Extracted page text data
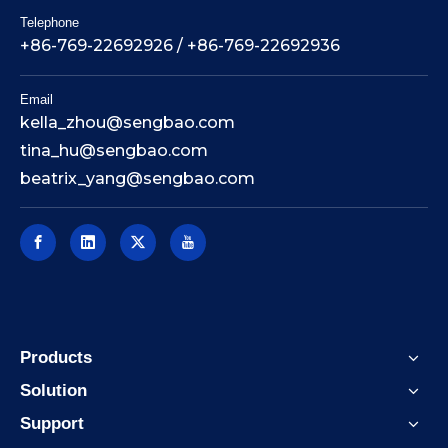
Telephone
+86-769-22692926 / +86-769-22692936
Email
kella_zhou@sengbao.com
tina_hu@sengbao.com
beatrix_yang@sengbao.com
Products
Solution
Support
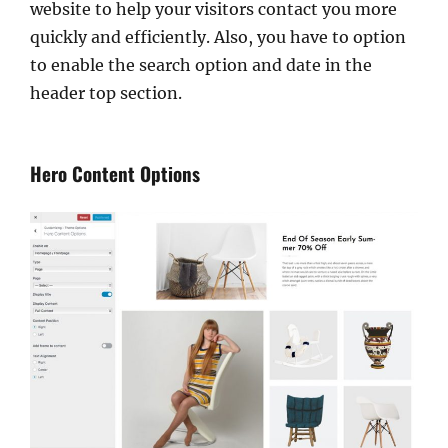
website to help your visitors contact you more
quickly and efficiently. Also, you have to option
to enable the search option and date in the
header top section.
Hero Content Options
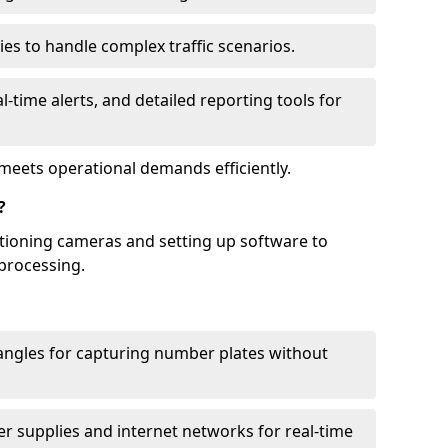
ies to handle complex traffic scenarios.
l-time alerts, and detailed reporting tools for
meets operational demands efficiently.
?
itioning cameras and setting up software to
processing.
ngles for capturing number plates without
r supplies and internet networks for real-time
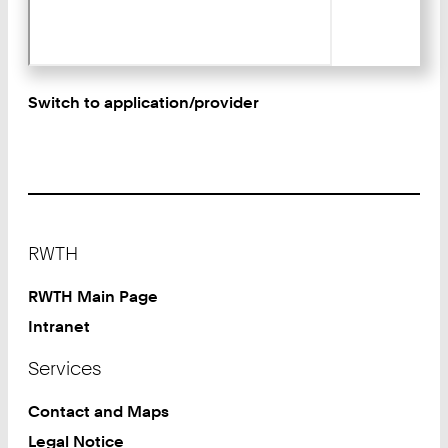
Switch to application/provider
Footer
RWTH
RWTH Main Page
Intranet
Services
Contact and Maps
Legal Notice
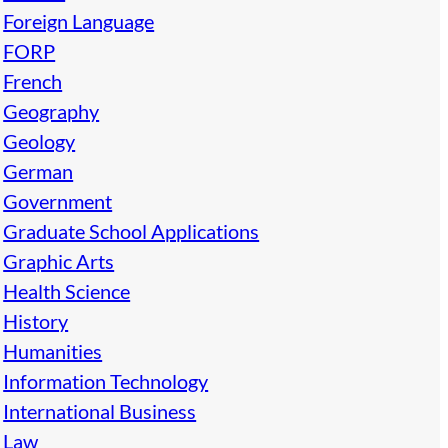
Foreign Language
FORP
French
Geography
Geology
German
Government
Graduate School Applications
Graphic Arts
Health Science
History
Humanities
Information Technology
International Business
Law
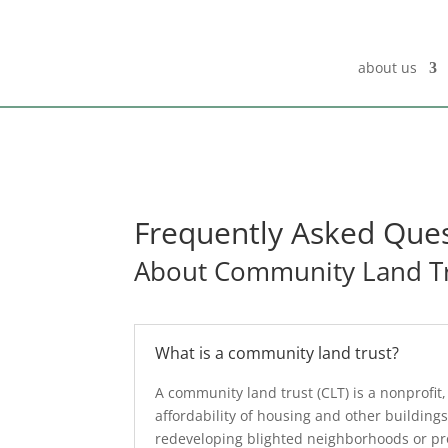
about us
Frequently Asked Que
About Community Land T
What is a community land trust?
A community land trust (CLT) is a nonprof
affordability of housing and other buildings
redeveloping blighted neighborhoods or prov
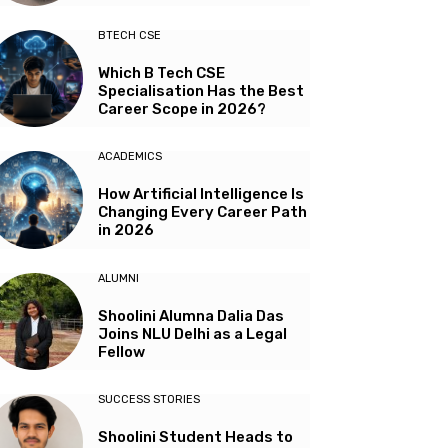
BTECH CSE
Which B Tech CSE
Specialisation Has the Best
Career Scope in 2026?
ACADEMICS
How Artificial Intelligence Is
Changing Every Career Path
in 2026
ALUMNI
Shoolini Alumna Dalia Das
Joins NLU Delhi as a Legal
Fellow
SUCCESS STORIES
Shoolini Student Heads to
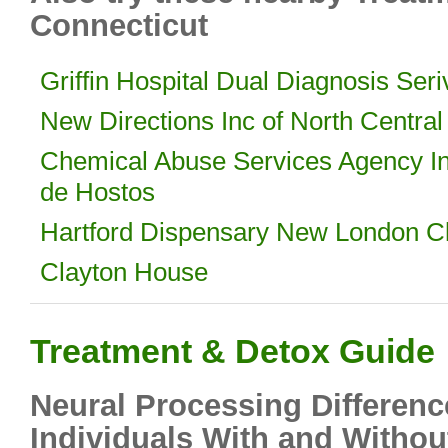
Connecticut
Griffin Hospital Dual Diagnosis Ser
New Directions Inc of North Central
Chemical Abuse Services Agency I
de Hostos
Hartford Dispensary New London Cl
Clayton House
Treatment & Detox Guide
Neural Processing Differenc
Individuals With and Withou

▶ [Request]
Please print the data above in its entirety, exactly, but without any picture.

▶ [Exercise answer]
Telephone
+86-769-22692926 / +86-769-22692936
Email
kella_zhou@sengbao.com
tina_hu@sengbao.com
beatrix_yang@sengbao.com
Products
Solution
Support
website to help your visitors contact you more
quickly and efficiently. Also, you have to option
to enable the search option and date in the
header top section.
Hero Content Options
ies to handle complex traffic scenarios.
l-time alerts, and detailed reporting tools for
meets operational demands efficiently.
?
itioning cameras and setting up software to
processing.
ngles for capturing number plates without
r supplies and internet networks for real-time
Switch to application/provider
Footer
RWTH
RWTH Main Page
Intranet
Services
Contact and Maps
Legal Notice
Foreign Language
FORP
French
Geography
Geology
German
Government
Graduate School Applications
Graphic Arts
Health Science
History
Humanities
Information Technology
International Business
Law
about us
Frequently Asked Que
About Community Land T
What is a community land trust?
A community land trust (CLT) is a nonprof
affordability of housing and other buildings
redeveloping blighted neighborhoods or prov
BTECH CSE
Which B Tech CSE
Specialisation Has the Best
Career Scope in 2026?
ACADEMICS
How Artificial Intelligence Is
Changing Every Career Path
in 2026
ALUMNI
Shoolini Alumna Dalia Das
Joins NLU Delhi as a Legal
Fellow
SUCCESS STORIES
Shoolini Student Heads to
Connecticut
Griffin Hospital Dual Diagnosis Ser
New Directions Inc of North Central
Chemical Abuse Services Agency I
de Hostos
Hartford Dispensary New London Cl
Clayton House
Treatment & Detox Guide
Neural Processing Differenc
Individuals With and Withou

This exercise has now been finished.